A Unified Estimation--Guidance Framework Based on Bayesian Decision Theory
Liraz Mudrik, Yaakov Oshman
TL;DR
The paper tackles the degradation of perfect-information DGL1 guidance in stochastic environments by embedding Bayesian decision theory within a GST framework. It couples an IMMPF-based estimator to produce a posterior state distribution and uses a multi-hypothesis Bayesian decision rule to select optimal guidance commands, with trajectory shaping exploited when decisions are ambiguous. Two GST-compliant guidance designs are proposed: IETS, which actively shapes trajectories to improve estimation, and EADGL1, which uses estimation awareness without shaping.

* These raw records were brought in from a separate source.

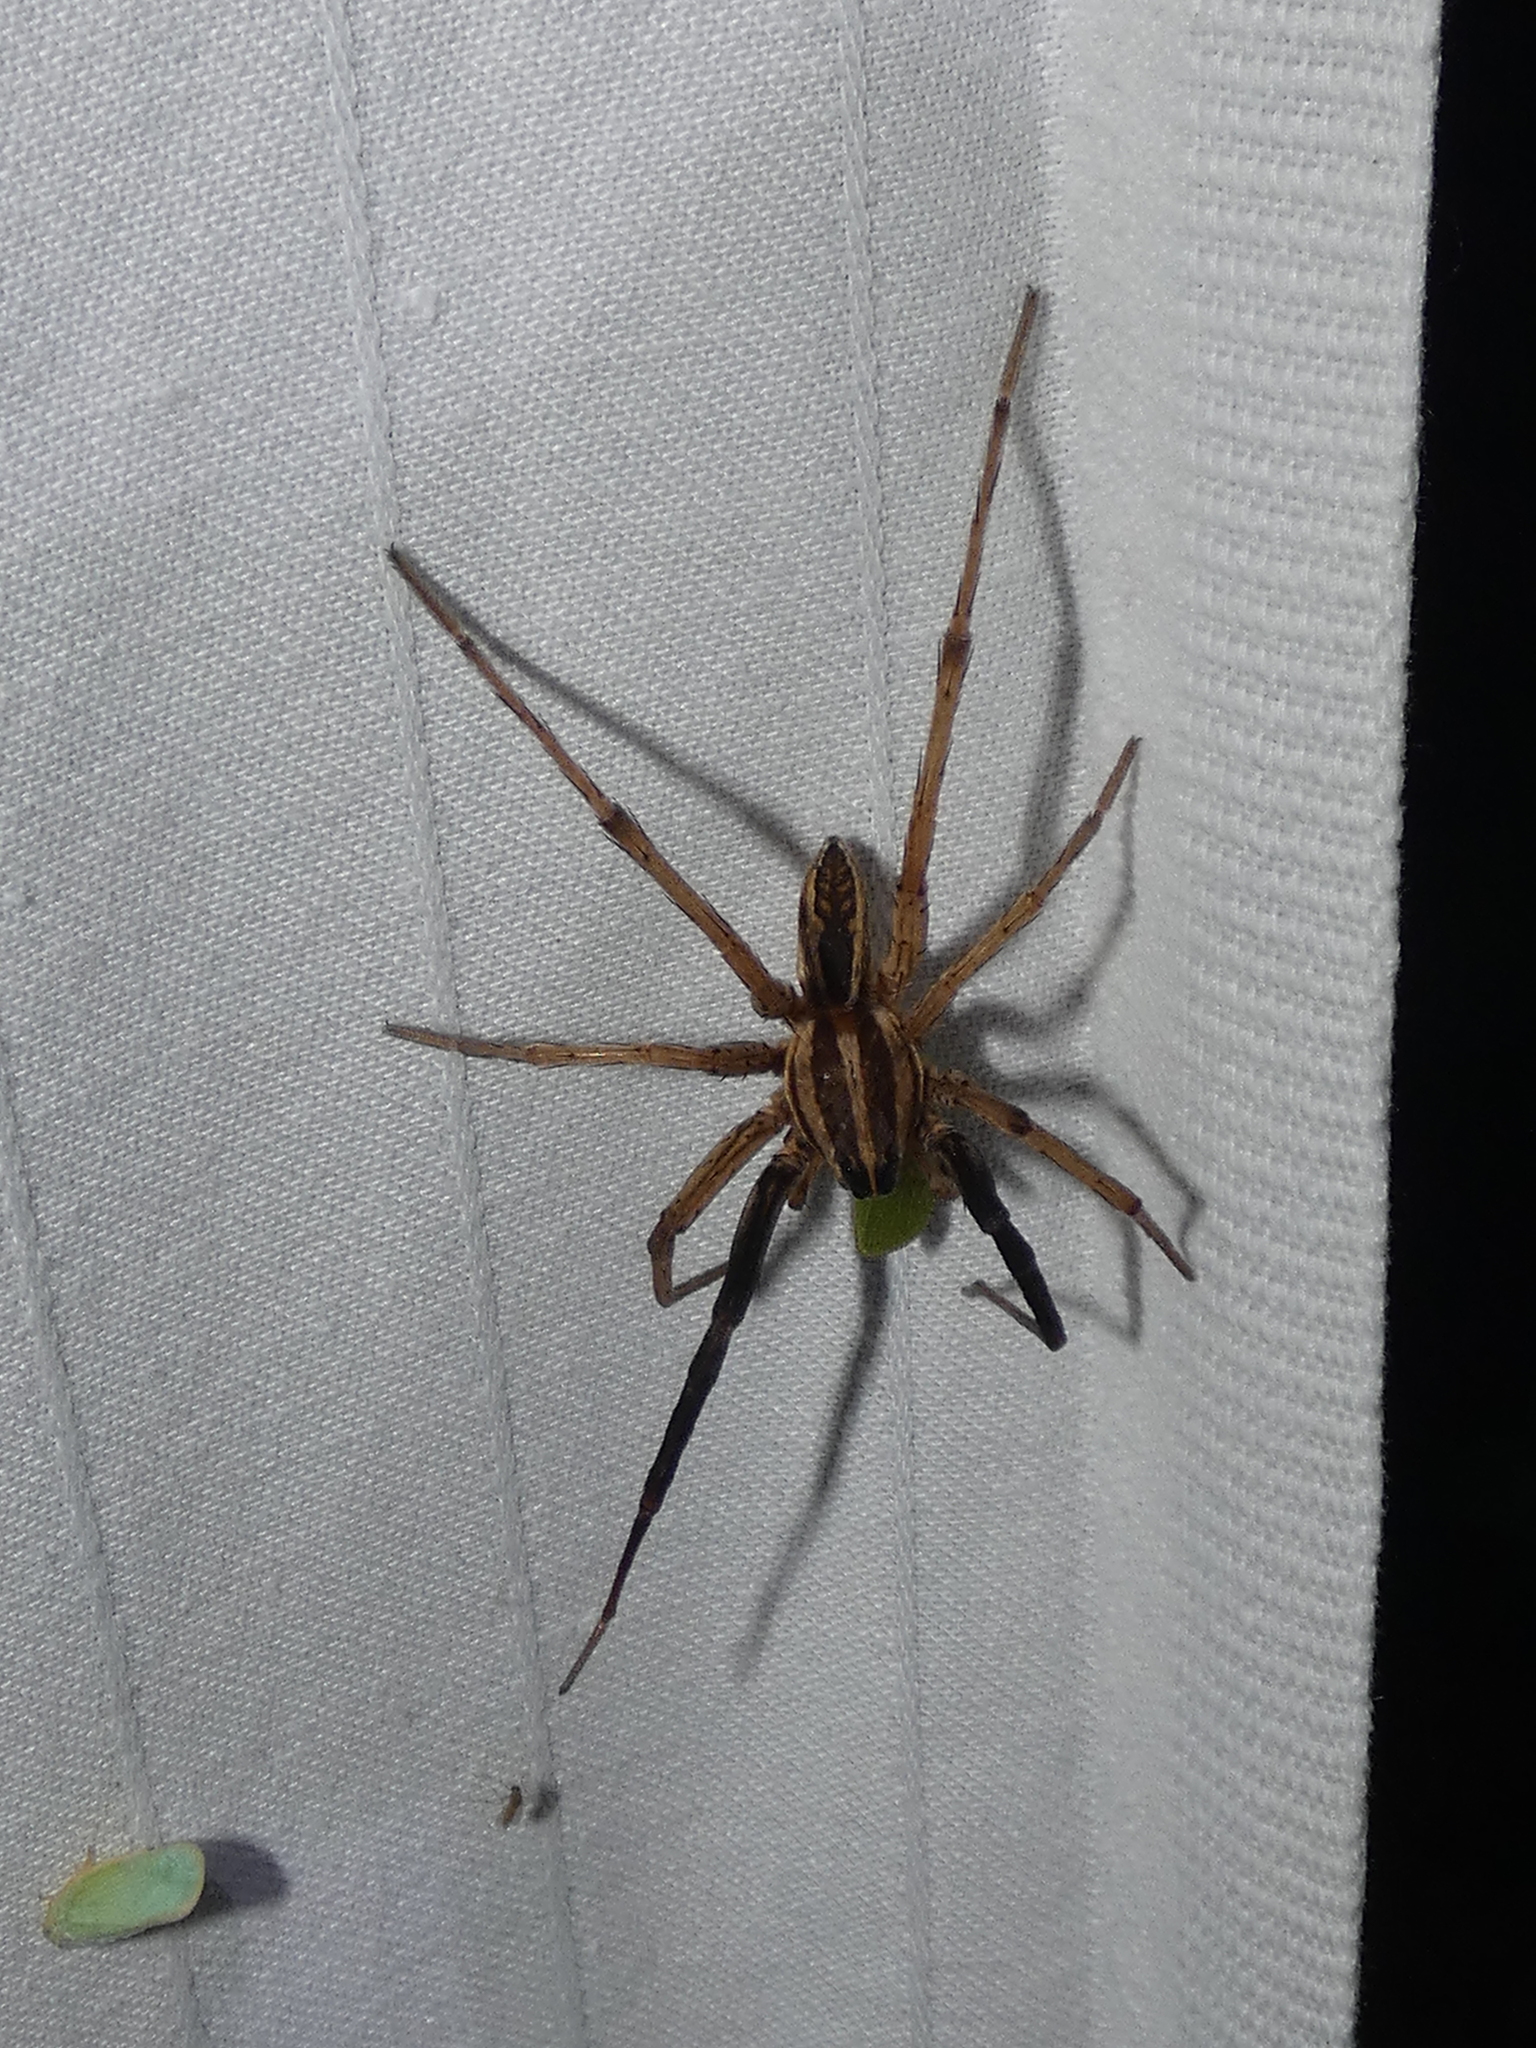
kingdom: Animalia
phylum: Arthropoda
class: Arachnida
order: Araneae
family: Lycosidae
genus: Rabidosa
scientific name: Rabidosa rabida
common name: Rabid wolf spider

Large-scale Monte Carlo simulations show that the stochastic guidance laws significantly reduce miss distance and required kill radius compared to the classical DGL1, while maintaining real-time implementability on standard hardware.
Abstract
Using Bayesian decision theory, we modify the perfect-information, differential game-based guidance law (DGL1) to address the inevitable estimation error occurring when driving this guidance law with a separately-designed state estimator. This yields a stochastic guidance law complying with the generalized separation theorem, as opposed to the common approach, that implicitly, but unjustifiably, assumes the validity of the regular separation theorem. The required posterior probability density function of the game's state is derived from the available noisy measurements using an interacting multiple model particle filter. When the resulting optimal decision turns out to be nonunique, this feature is harnessed to appropriately shape the trajectory of the pursuer so as to enhance its estimator's performance. In addition, certain properties of the particle-based computation of the Bayesian cost are exploited to render the algorithm amenable to real-time implementation. The performance of the entire estimation-decision-guidance scheme is demonstrated using an extensive Monte Carlo simulation study.